**What to do**
Could you print the stretch of lines below from the one with "cùng khám phá" through the one with "modérateurs et les", exactly as they stand and without any pictures?

============

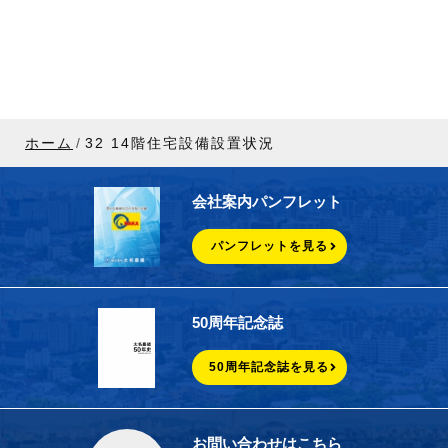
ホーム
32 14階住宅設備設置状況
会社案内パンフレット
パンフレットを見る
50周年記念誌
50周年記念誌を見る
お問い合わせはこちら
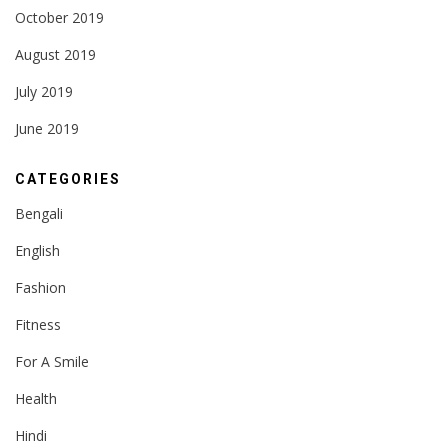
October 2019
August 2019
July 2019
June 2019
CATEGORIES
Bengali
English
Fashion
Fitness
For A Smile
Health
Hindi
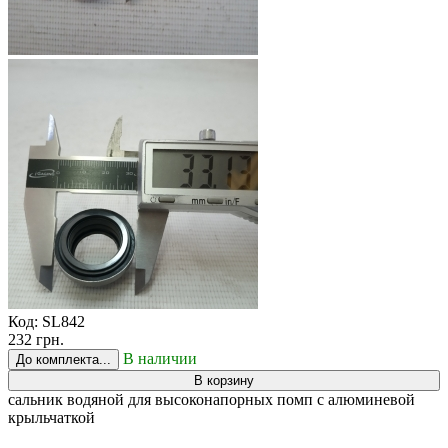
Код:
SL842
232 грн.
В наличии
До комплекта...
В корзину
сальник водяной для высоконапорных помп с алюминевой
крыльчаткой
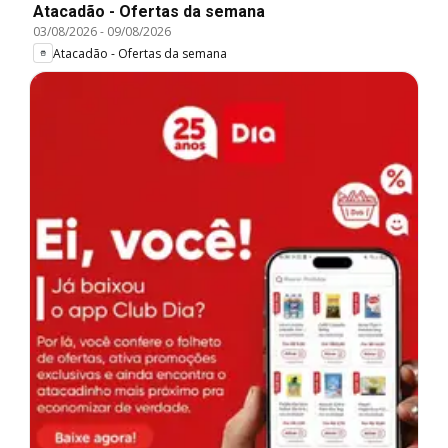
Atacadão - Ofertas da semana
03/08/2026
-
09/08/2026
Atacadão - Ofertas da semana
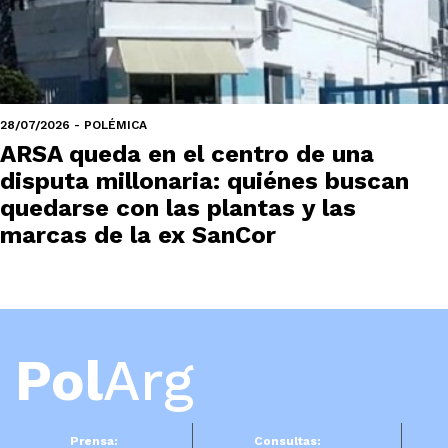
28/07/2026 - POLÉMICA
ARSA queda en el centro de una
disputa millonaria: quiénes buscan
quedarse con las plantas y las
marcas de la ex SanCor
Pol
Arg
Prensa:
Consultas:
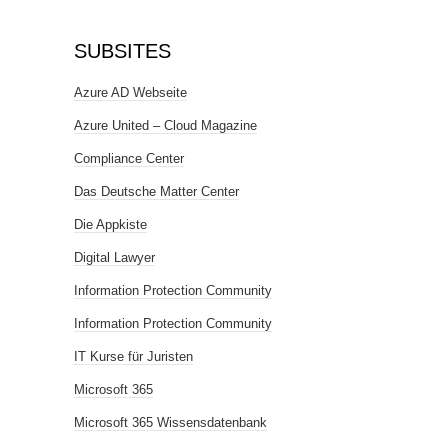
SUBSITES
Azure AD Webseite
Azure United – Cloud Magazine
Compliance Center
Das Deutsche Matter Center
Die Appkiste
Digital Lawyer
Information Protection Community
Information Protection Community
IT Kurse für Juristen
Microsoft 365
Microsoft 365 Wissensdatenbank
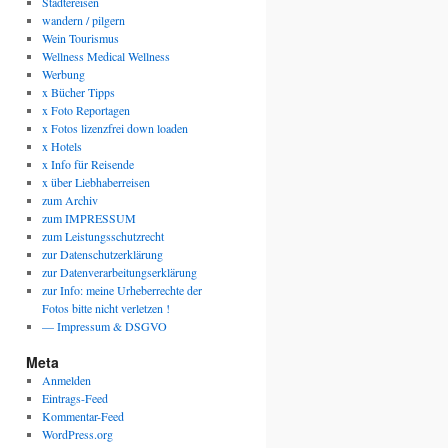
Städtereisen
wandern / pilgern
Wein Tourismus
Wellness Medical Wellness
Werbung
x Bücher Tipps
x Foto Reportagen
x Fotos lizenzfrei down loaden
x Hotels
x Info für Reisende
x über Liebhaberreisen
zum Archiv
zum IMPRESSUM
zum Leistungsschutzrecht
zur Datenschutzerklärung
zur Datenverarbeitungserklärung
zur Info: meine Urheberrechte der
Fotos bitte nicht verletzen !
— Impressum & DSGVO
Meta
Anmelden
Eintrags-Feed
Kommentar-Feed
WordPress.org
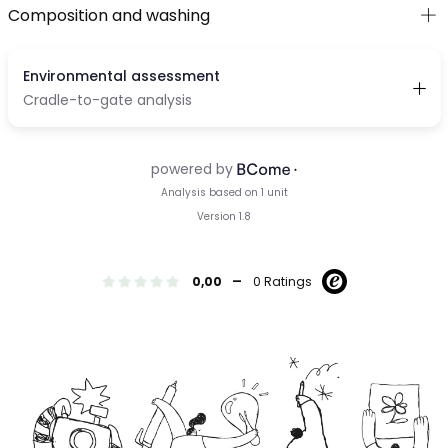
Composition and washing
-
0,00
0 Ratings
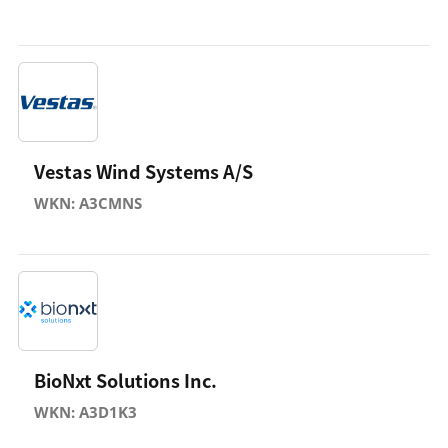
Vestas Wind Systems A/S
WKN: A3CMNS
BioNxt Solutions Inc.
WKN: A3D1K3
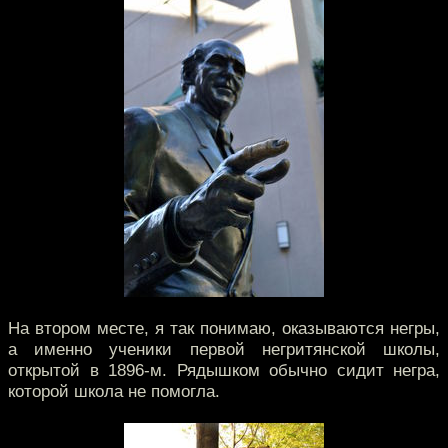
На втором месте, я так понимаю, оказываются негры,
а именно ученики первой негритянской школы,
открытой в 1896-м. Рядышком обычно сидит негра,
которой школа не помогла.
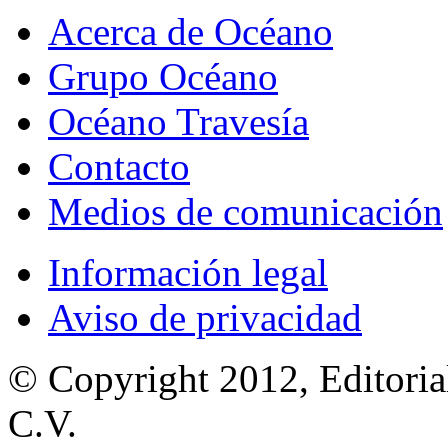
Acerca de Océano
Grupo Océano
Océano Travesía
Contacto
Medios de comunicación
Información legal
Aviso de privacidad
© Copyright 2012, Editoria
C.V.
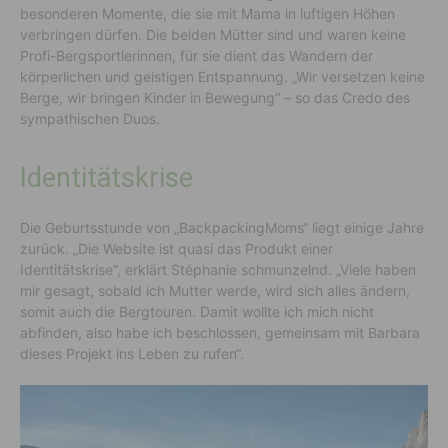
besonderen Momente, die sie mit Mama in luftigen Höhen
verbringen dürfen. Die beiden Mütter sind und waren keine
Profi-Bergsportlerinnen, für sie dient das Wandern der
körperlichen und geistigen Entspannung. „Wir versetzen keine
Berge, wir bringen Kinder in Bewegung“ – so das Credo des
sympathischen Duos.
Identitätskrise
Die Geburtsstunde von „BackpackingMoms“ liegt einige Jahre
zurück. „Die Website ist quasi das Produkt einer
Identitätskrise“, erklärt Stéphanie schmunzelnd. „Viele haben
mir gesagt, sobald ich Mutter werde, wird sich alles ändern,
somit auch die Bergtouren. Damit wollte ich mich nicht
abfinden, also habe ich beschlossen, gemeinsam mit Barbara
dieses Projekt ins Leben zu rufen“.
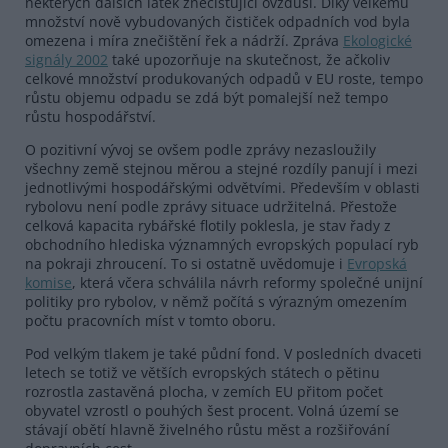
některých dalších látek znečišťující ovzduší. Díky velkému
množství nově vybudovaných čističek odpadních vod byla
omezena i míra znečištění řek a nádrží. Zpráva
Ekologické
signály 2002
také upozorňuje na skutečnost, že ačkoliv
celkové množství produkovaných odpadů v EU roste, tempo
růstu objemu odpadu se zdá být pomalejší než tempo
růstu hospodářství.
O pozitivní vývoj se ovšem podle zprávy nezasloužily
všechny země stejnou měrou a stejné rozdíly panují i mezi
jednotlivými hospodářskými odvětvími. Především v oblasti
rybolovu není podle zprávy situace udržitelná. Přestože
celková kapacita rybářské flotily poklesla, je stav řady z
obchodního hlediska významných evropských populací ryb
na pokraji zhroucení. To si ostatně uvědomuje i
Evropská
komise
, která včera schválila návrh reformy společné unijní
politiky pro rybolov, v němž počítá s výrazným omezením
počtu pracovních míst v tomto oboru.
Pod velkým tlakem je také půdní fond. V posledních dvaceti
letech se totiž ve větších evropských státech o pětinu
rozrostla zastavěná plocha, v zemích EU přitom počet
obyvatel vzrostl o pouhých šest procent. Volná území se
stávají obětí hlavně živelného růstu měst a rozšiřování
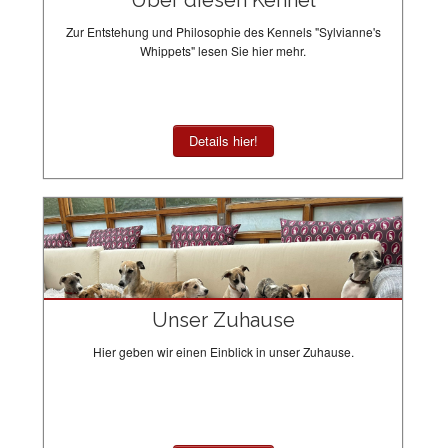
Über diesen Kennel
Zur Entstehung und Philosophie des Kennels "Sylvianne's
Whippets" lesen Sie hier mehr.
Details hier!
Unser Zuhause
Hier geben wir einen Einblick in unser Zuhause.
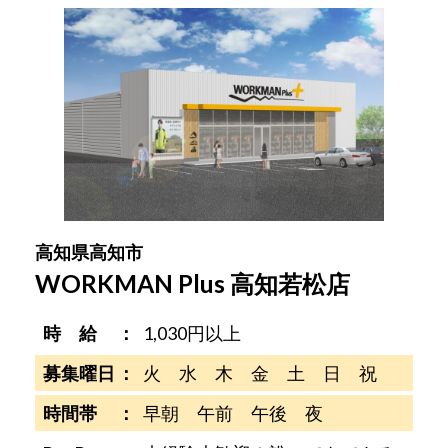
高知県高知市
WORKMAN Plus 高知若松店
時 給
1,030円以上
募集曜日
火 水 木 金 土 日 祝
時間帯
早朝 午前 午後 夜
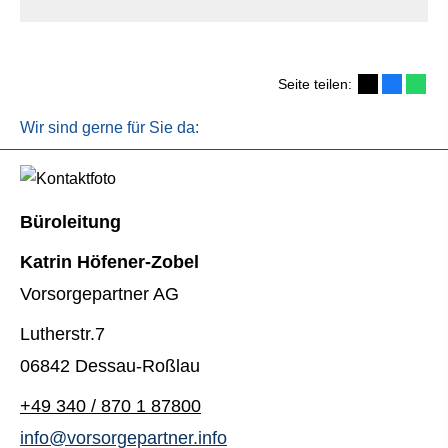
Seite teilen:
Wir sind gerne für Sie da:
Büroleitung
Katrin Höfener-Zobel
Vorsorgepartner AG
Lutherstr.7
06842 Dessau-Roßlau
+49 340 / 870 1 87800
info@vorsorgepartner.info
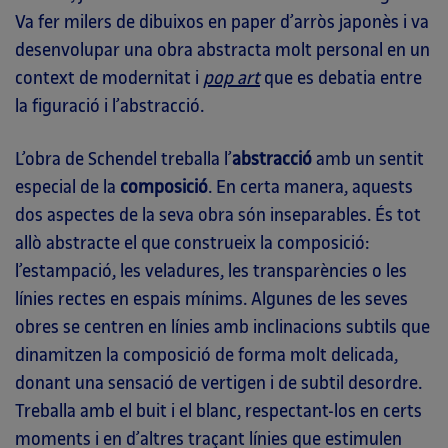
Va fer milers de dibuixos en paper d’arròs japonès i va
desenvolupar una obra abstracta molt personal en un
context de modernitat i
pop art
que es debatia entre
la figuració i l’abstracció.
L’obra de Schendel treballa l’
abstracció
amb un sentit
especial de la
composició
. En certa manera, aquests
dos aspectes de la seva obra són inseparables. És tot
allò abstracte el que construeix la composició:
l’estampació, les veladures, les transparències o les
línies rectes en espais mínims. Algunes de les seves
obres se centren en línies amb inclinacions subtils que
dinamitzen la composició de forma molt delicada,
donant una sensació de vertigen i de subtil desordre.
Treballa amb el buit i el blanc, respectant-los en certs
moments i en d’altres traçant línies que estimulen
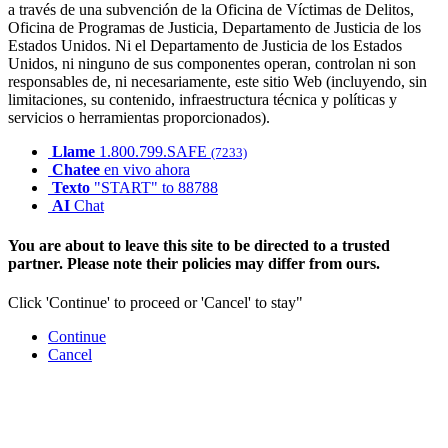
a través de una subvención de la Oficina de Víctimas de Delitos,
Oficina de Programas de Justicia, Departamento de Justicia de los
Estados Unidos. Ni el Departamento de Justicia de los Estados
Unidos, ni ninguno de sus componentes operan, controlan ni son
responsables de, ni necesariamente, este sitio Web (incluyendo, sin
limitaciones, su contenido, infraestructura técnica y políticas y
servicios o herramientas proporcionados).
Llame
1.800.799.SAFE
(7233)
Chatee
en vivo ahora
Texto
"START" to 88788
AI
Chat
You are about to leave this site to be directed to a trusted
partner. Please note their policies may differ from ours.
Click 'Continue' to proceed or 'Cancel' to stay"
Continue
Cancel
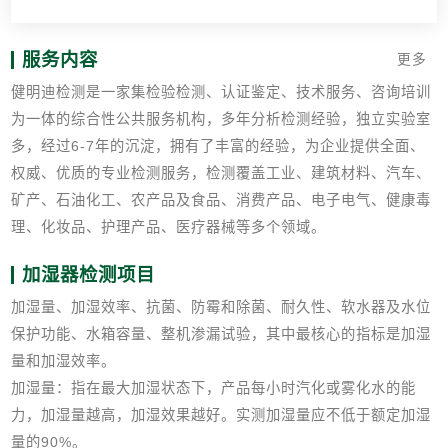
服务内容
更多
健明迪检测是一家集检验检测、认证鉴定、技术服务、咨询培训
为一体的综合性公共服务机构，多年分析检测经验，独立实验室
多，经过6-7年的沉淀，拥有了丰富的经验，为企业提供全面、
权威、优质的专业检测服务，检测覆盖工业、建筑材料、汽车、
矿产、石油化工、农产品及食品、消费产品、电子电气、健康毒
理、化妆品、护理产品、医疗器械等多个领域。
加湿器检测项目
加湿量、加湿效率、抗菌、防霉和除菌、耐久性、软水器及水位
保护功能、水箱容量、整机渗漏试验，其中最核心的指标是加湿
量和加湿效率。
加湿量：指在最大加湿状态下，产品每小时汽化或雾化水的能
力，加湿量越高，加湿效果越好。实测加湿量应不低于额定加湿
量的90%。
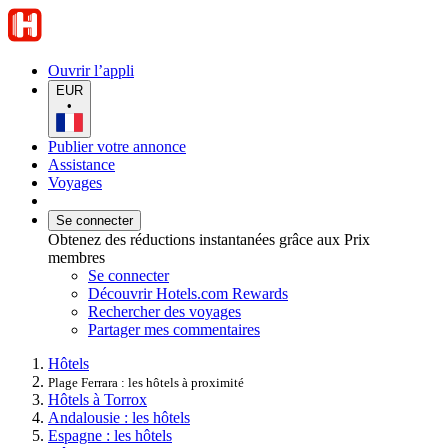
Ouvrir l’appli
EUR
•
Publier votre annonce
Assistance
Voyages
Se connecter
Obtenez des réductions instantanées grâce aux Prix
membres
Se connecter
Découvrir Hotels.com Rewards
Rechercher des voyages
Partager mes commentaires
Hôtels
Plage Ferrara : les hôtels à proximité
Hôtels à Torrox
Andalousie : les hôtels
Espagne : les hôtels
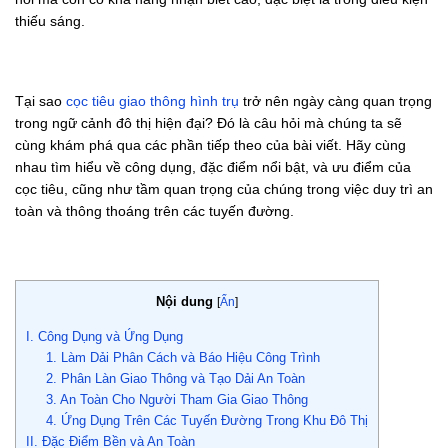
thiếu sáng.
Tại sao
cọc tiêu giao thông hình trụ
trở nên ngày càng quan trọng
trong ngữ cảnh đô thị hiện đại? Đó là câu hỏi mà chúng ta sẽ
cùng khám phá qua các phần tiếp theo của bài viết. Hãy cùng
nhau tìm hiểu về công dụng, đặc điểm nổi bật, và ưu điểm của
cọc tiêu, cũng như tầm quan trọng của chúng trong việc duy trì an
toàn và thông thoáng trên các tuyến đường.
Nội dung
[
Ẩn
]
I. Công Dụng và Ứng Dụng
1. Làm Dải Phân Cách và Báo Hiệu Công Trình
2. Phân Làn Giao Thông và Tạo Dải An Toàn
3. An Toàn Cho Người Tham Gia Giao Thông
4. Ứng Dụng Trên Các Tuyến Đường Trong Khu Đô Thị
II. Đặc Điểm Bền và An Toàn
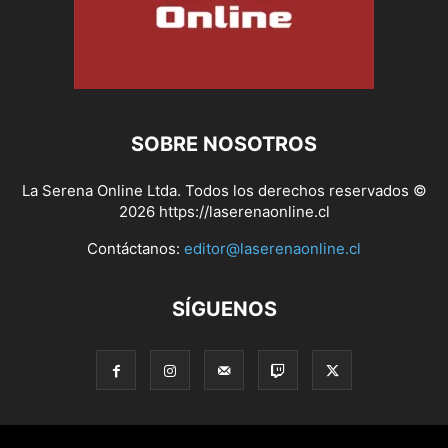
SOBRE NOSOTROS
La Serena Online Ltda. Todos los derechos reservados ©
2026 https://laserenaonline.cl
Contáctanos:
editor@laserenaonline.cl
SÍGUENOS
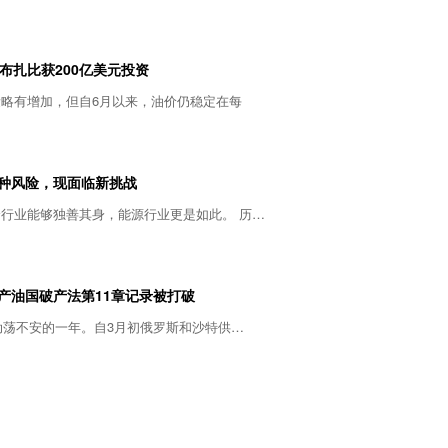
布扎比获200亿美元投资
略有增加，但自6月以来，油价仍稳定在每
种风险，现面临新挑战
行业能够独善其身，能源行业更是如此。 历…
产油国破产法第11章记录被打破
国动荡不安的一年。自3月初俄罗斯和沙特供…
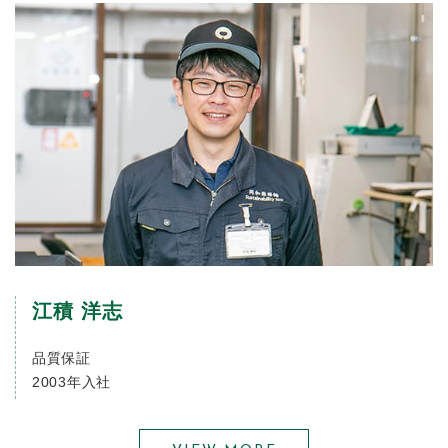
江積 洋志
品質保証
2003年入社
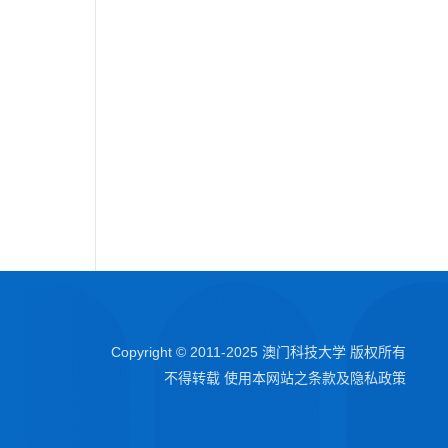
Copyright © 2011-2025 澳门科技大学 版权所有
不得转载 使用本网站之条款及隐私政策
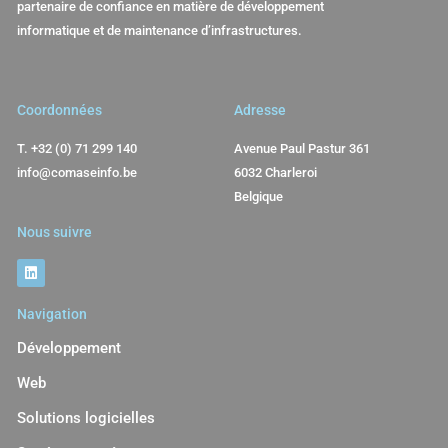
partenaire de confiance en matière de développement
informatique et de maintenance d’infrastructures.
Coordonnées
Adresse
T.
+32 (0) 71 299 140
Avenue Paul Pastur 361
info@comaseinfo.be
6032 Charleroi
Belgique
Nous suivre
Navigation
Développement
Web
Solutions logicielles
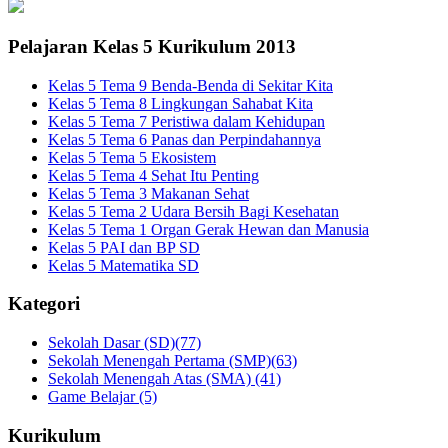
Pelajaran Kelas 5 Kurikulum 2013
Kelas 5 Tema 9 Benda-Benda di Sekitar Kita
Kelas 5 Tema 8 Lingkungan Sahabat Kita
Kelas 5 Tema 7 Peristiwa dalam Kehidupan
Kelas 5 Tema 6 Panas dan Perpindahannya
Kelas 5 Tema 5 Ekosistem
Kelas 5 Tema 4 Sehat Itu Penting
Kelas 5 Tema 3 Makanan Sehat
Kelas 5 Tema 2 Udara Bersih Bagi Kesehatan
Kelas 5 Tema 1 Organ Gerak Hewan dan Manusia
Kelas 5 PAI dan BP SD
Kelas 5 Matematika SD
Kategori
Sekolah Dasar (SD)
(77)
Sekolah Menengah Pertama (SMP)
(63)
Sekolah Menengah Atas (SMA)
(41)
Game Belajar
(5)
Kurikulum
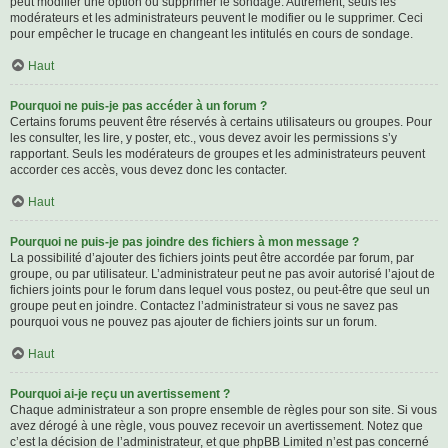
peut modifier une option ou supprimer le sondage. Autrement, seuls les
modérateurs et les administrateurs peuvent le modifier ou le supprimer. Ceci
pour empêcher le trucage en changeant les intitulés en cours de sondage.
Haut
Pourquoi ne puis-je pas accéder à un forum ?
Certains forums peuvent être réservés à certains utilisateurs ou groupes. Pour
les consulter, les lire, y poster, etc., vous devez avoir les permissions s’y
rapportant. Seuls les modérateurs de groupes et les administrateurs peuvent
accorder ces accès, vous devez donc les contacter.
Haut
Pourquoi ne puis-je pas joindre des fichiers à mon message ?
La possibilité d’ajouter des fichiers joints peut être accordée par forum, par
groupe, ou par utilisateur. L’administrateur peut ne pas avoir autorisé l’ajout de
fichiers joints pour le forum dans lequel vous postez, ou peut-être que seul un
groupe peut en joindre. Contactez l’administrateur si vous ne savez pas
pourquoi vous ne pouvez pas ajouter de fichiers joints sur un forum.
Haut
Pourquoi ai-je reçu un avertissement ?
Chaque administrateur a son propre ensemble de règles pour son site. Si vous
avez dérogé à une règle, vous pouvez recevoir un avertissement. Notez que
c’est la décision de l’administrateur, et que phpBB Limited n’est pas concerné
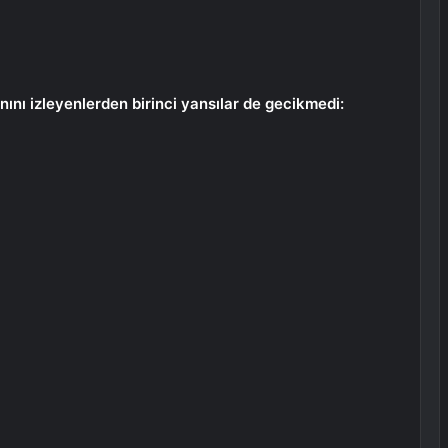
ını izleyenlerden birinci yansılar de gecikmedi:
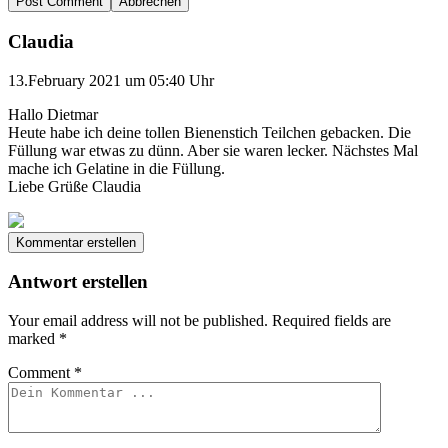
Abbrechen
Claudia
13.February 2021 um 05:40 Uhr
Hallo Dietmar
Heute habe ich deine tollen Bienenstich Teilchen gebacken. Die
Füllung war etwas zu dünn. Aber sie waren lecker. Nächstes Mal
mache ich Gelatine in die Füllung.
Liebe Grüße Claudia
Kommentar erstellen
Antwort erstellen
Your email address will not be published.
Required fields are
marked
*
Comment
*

============

**Result**
cùng khám phá qua các phần tiếp theo của bài viết. Hãy cùng
nhau tìm hiểu về công dụng, đặc điểm nổi bật, và ưu điểm của
cọc tiêu, cũng như tầm quan trọng của chúng trong việc duy trì an
toàn và thông thoáng trên các tuyến đường.
Nội dung
[
Ẩn
]
I. Công Dụng và Ứng Dụng
1. Làm Dải Phân Cách và Báo Hiệu Công Trình
2. Phân Làn Giao Thông và Tạo Dải An Toàn
3. An Toàn Cho Người Tham Gia Giao Thông
4. Ứng Dụng Trên Các Tuyến Đường Trong Khu Đô Thị
II. Đặc Điểm Bền và An Toàn
SOBRE NOSOTROS
La Serena Online Ltda. Todos los derechos reservados ©
2026 https://laserenaonline.cl
Contáctanos:
editor@laserenaonline.cl
SÍGUENOS
布扎比获200亿美元投资
略有增加，但自6月以来，油价仍稳定在每
种风险，现面临新挑战
行业能够独善其身，能源行业更是如此。 历…
产油国破产法第11章记录被打破
国动荡不安的一年。自3月初俄罗斯和沙特供…
江積 洋志
品質保証
2003年入社
Copyright © 2011-2025 澳门科技大学 版权所有
不得转载 使用本网站之条款及隐私政策
partenaire de confiance en matière de développement
informatique et de maintenance d’infrastructures.
Coordonnées
Adresse
T.
+32 (0) 71 299 140
Avenue Paul Pastur 361
info@comaseinfo.be
6032 Charleroi
Belgique
Nous suivre
Navigation
Développement
Web
Solutions logicielles
Pelajaran Kelas 5 Kurikulum 2013
Kelas 5 Tema 9 Benda-Benda di Sekitar Kita
Kelas 5 Tema 8 Lingkungan Sahabat Kita
Kelas 5 Tema 7 Peristiwa dalam Kehidupan
Kelas 5 Tema 6 Panas dan Perpindahannya
Kelas 5 Tema 5 Ekosistem
Kelas 5 Tema 4 Sehat Itu Penting
Kelas 5 Tema 3 Makanan Sehat
Kelas 5 Tema 2 Udara Bersih Bagi Kesehatan
Kelas 5 Tema 1 Organ Gerak Hewan dan Manusia
Kelas 5 PAI dan BP SD
Kelas 5 Matematika SD
Kategori
Sekolah Dasar (SD)
(77)
Sekolah Menengah Pertama (SMP)
(63)
Sekolah Menengah Atas (SMA)
(41)
Game Belajar
(5)
Kurikulum
peut modifier une option ou supprimer le sondage. Autrement, seuls les
modérateurs et les administrateurs peuvent le modifier ou le supprimer. Ceci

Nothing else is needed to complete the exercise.